[[ Source material, beginning ]]

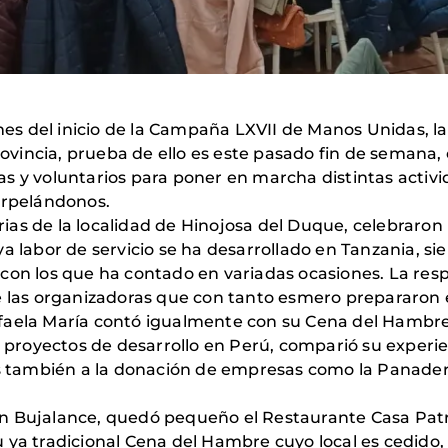
 del inicio de la Campaña LXVII de Manos Unidas, las 
vincia, prueba de ello es este pasado fin de semana,
as y voluntarios para poner en marcha distintas acti
erpelándonos.
ntarias de la localidad de Hinojosa del Duque, celebra
ya labor de servicio se ha desarrollado en Tanzania, s
con los que ha contado en variadas ocasiones. La resp
e las organizadoras que con tanto esmero prepararon 
faela María contó igualmente con su Cena del Hambre e
os proyectos de desarrollo en Perú, comparió su experi
as también a la donación de empresas como la Panaderí
n Bujalance, quedó pequeño el Restaurante Casa Patric
 ya tradicional Cena del Hambre cuyo local es cedido,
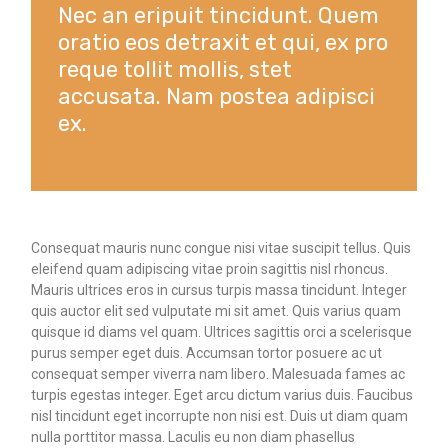
Nec an eripuit tincidunt. Quem
oratio eos detraxit et qui, ex pro
reque tollit mollis, stet
accusata. Nam postea adipisci
ex.
Consequat mauris nunc congue nisi vitae suscipit tellus. Quis
eleifend quam adipiscing vitae proin sagittis nisl rhoncus.
Mauris ultrices eros in cursus turpis massa tincidunt. Integer
quis auctor elit sed vulputate mi sit amet. Quis varius quam
quisque id diams vel quam. Ultrices sagittis orci a scelerisque
purus semper eget duis. Accumsan tortor posuere ac ut
consequat semper viverra nam libero. Malesuada fames ac
turpis egestas integer. Eget arcu dictum varius duis. Faucibus
nisl tincidunt eget incorrupte non nisi est. Duis ut diam quam
nulla porttitor massa. Laculis eu non diam phasellus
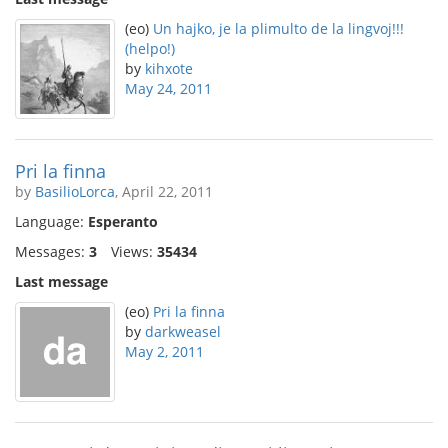
(eo)
Un hajko, je la plimulto de la lingvoj!!!
(helpo!)
by
kihxote
May 24, 2011
Pri la finna
by
BasilioLorca
, April 22, 2011
Language:
Esperanto
Messages:
3
Views:
35434
Last message
(eo)
Pri la finna
by
darkweasel
May 2, 2011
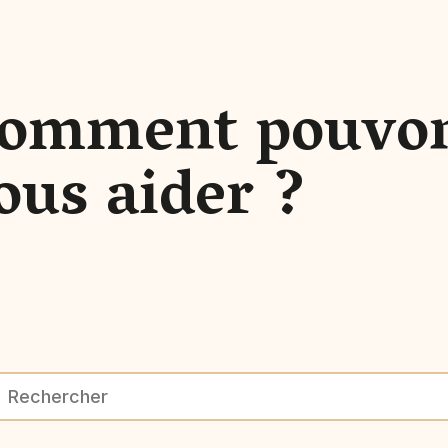
omment pouvo
ous aider ?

[[ Source material, end ]]

_Exercise objective_: Starting at the beginning of the data and ending at the line containing "con los que", substitute "Jornada" for "Campaña" and keep everything else unchanged. Leave the pictures out of your answer.

_Response to the exercise_:
 del inicio de la Jornada LXVII de Manos Unidas, las 
vincia, prueba de ello es este pasado fin de semana,
as y voluntarios para poner en marcha distintas acti
erpelándonos.
ntarias de la localidad de Hinojosa del Duque, celebra
ya labor de servicio se ha desarrollado en Tanzania, s
con los que ha contado en variadas ocasiones. La resp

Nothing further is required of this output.